Однажды вечером она, рассказывая нам о Венеции, разбирала серию картин Карпаччо.

И при этом сделала отступление:

– Конечно, мы должны, при прочих равных условиях, быть на стороне слабых, жертв, побежденных, уничтожаемых, не так ли? – Она снова посмотрела на экран. – В случае с Георгием и змием – схватки с теологически предрешенным исходом – всякий человек, не обделенный моральным компасом, должен сочувствовать бедному змию.

Мы смотрели на картину, где Георгий в тяжелых доспехах пронзает копьем сквозь пасть череп твари, пока набожная принцесса, которую пришел спасти будущий святой, молится на скале позади него.

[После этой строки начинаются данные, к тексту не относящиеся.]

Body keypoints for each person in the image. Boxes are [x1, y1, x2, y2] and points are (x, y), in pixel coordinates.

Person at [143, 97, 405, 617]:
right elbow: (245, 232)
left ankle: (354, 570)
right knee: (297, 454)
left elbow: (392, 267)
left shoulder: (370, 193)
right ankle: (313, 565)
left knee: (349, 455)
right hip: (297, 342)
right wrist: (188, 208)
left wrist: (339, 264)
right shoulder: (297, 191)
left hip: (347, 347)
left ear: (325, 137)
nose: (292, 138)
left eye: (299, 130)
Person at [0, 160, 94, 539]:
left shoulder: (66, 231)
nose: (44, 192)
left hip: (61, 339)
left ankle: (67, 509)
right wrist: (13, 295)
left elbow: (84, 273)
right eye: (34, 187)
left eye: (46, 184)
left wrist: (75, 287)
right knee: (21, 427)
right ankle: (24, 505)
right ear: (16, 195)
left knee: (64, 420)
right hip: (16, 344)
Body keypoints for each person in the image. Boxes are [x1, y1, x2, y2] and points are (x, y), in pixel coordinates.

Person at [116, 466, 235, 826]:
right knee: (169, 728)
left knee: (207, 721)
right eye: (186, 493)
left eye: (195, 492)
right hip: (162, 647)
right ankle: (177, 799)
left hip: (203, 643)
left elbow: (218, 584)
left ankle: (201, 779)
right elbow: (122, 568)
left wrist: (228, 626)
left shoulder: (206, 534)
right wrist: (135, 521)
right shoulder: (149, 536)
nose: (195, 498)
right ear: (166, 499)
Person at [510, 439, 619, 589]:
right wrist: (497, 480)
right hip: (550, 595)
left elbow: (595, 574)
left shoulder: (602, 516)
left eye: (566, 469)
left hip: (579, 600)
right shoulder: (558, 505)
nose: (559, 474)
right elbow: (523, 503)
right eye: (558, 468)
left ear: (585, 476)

Змий, хотя и выглядел устрашающе-чешуйчатым, был на самом деле не больше лошади святого.

– Вы могли бы согласиться, что это демонстрация скорее превосходящего вооружения, чем высшего благочестия.

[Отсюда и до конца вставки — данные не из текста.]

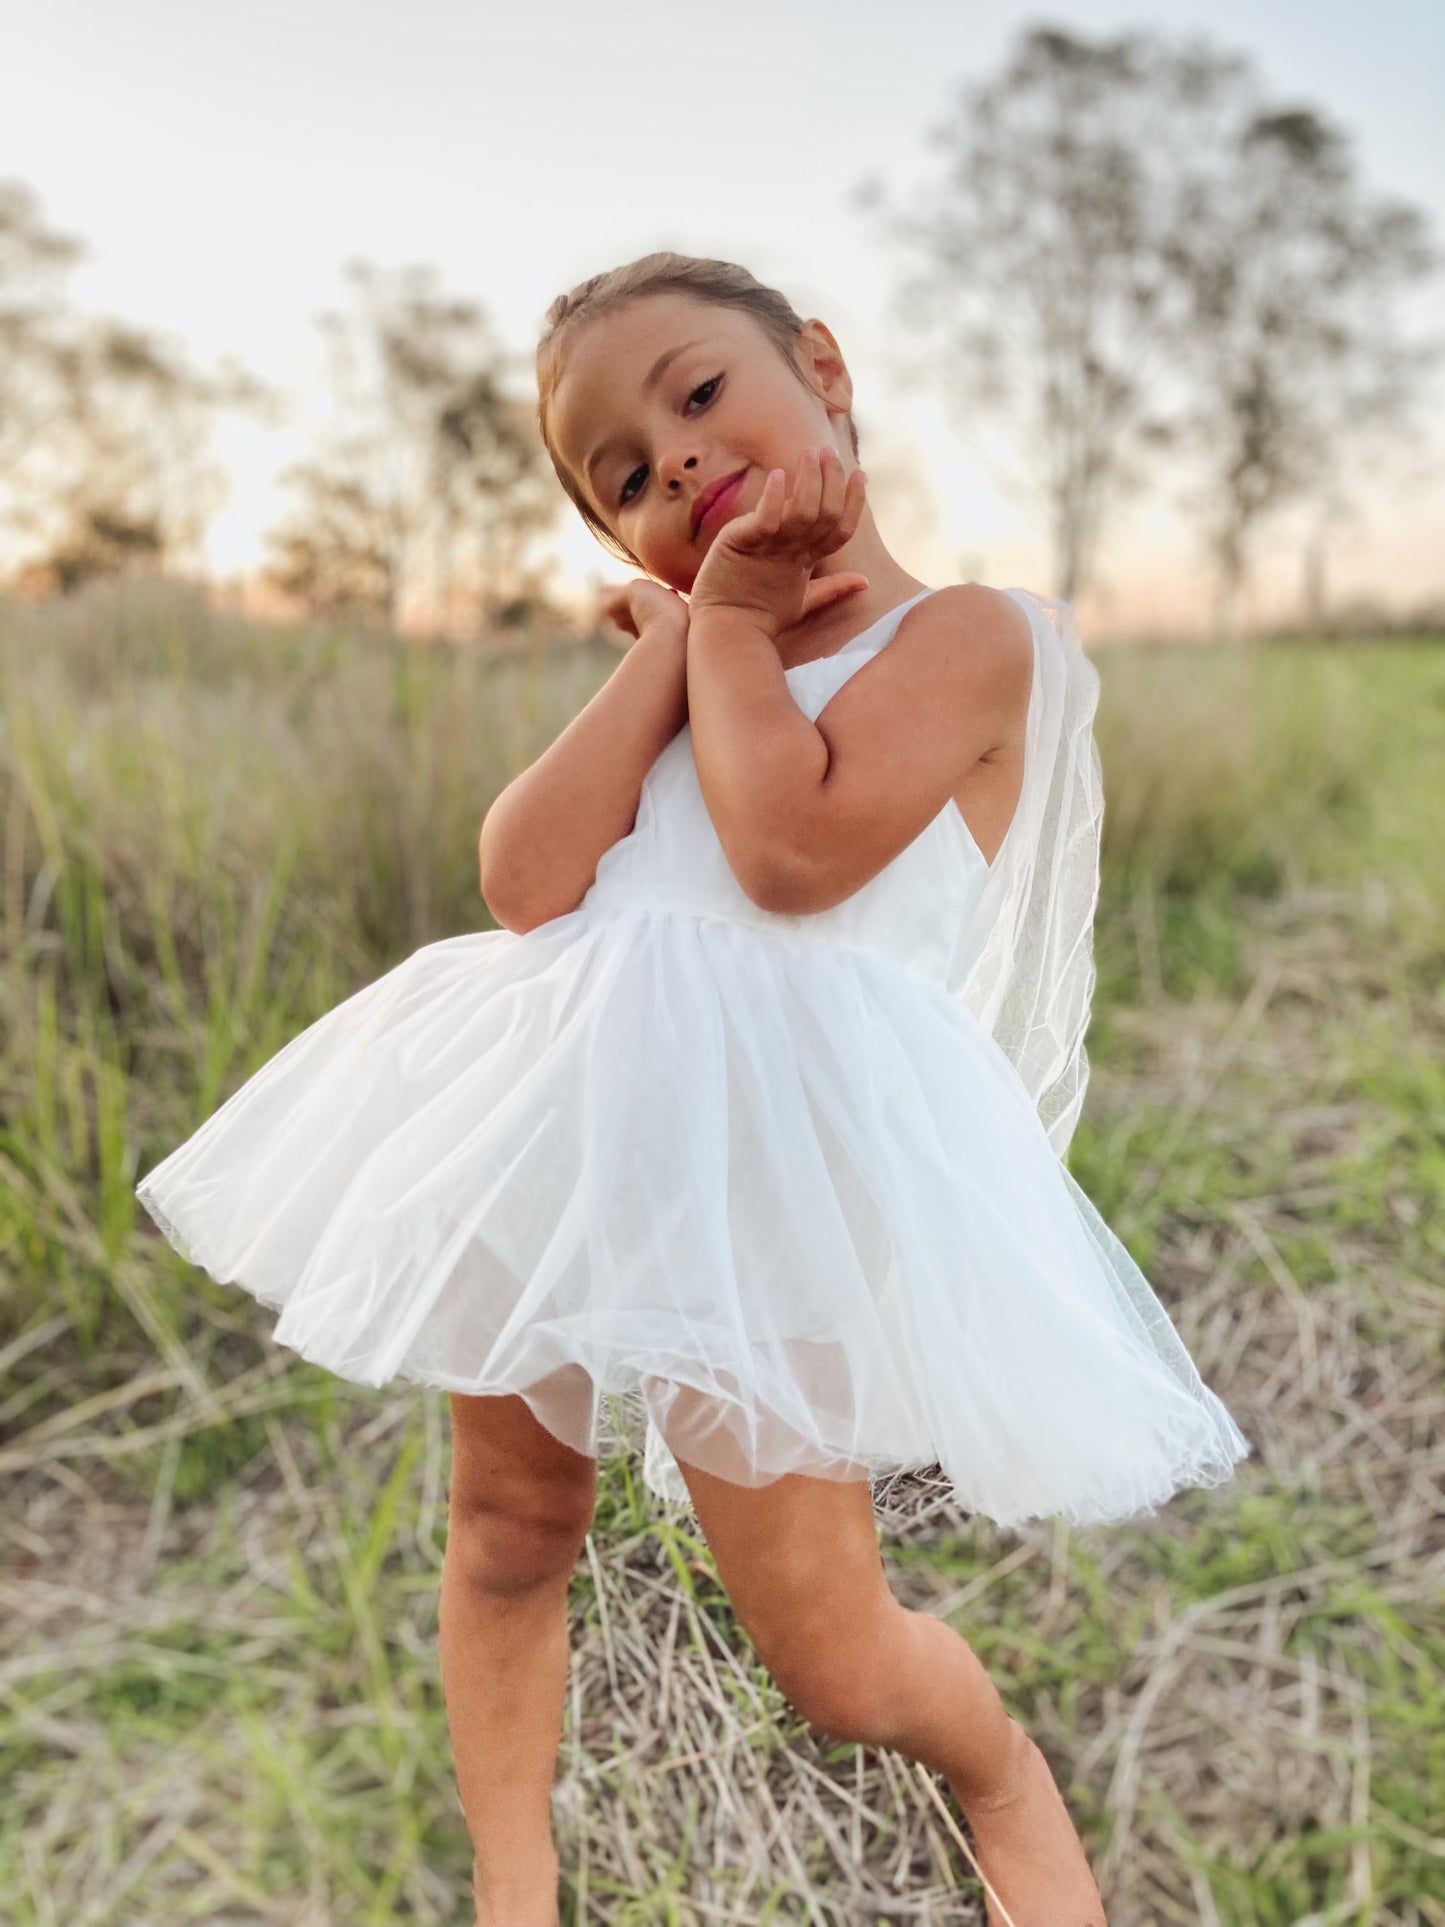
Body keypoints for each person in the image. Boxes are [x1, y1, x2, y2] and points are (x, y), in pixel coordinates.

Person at [135, 249, 1252, 1927]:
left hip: (779, 1170)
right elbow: (525, 880)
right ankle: (516, 1885)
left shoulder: (968, 638)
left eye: (698, 393)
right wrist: (664, 655)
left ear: (820, 365)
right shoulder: (682, 663)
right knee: (510, 1521)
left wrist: (720, 627)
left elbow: (790, 851)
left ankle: (992, 1764)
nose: (673, 460)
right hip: (560, 1122)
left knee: (836, 1667)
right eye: (623, 477)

Джефф, который всегда был не прочь повозмущаться, заспорил:

– Но ведь это святой Георгий; я считаю, высказываться в таком духе не очень патриотично с вашей стороны.

– Можно сказать и так, Джефф. Но пожалуйста, учтите, что в истории было много святых Георгиев, покровителей многих стран и городов, и что пустынный пейзаж, в котором происходит эта встреча, едва ли напоминает о садах Англии. Более широкий смысл здесь в том, что наша цель – выйти за рамки простого патриотизма. Мы готовы анализировать слова «Земли надежды и славы», но петь их не будем. Вы понимаете, о чем я?

Ее высказывания носили корректирующий, но не уничижительный характер; она элегантно уводила нас в сторону от очевидных вещей.

– При этом не забывайте, что бедный змий, который терроризировал город, изображенный на заднем плане – доказательством чему служат изображенные на переднем плане расчлененные тела предшествующих жертв, – не просто пример ужасного дикого животного, пострашнее тех разъяренных слонов, что творят бесчинства в Индии. Змий символичен. Обитающий в Каппадокии, он служит олицетворением языческой земли до пришествия святого Георгия, который вознамерился продемонстрировать мощь мускулистого или, скорее, воинственного христианства. И продолжая эту религиозную раскадровку, мы увидим, как укрощение змия напрямую ведет к обращению в христианство всего региона. Поэтому Карпаччо совместил на своем полотне и стоп-кадр из боевика, и убедительное пропагандистское послание. Один из секретов успеха христианства в том, что нанимать нужно только самых лучших кинематографистов.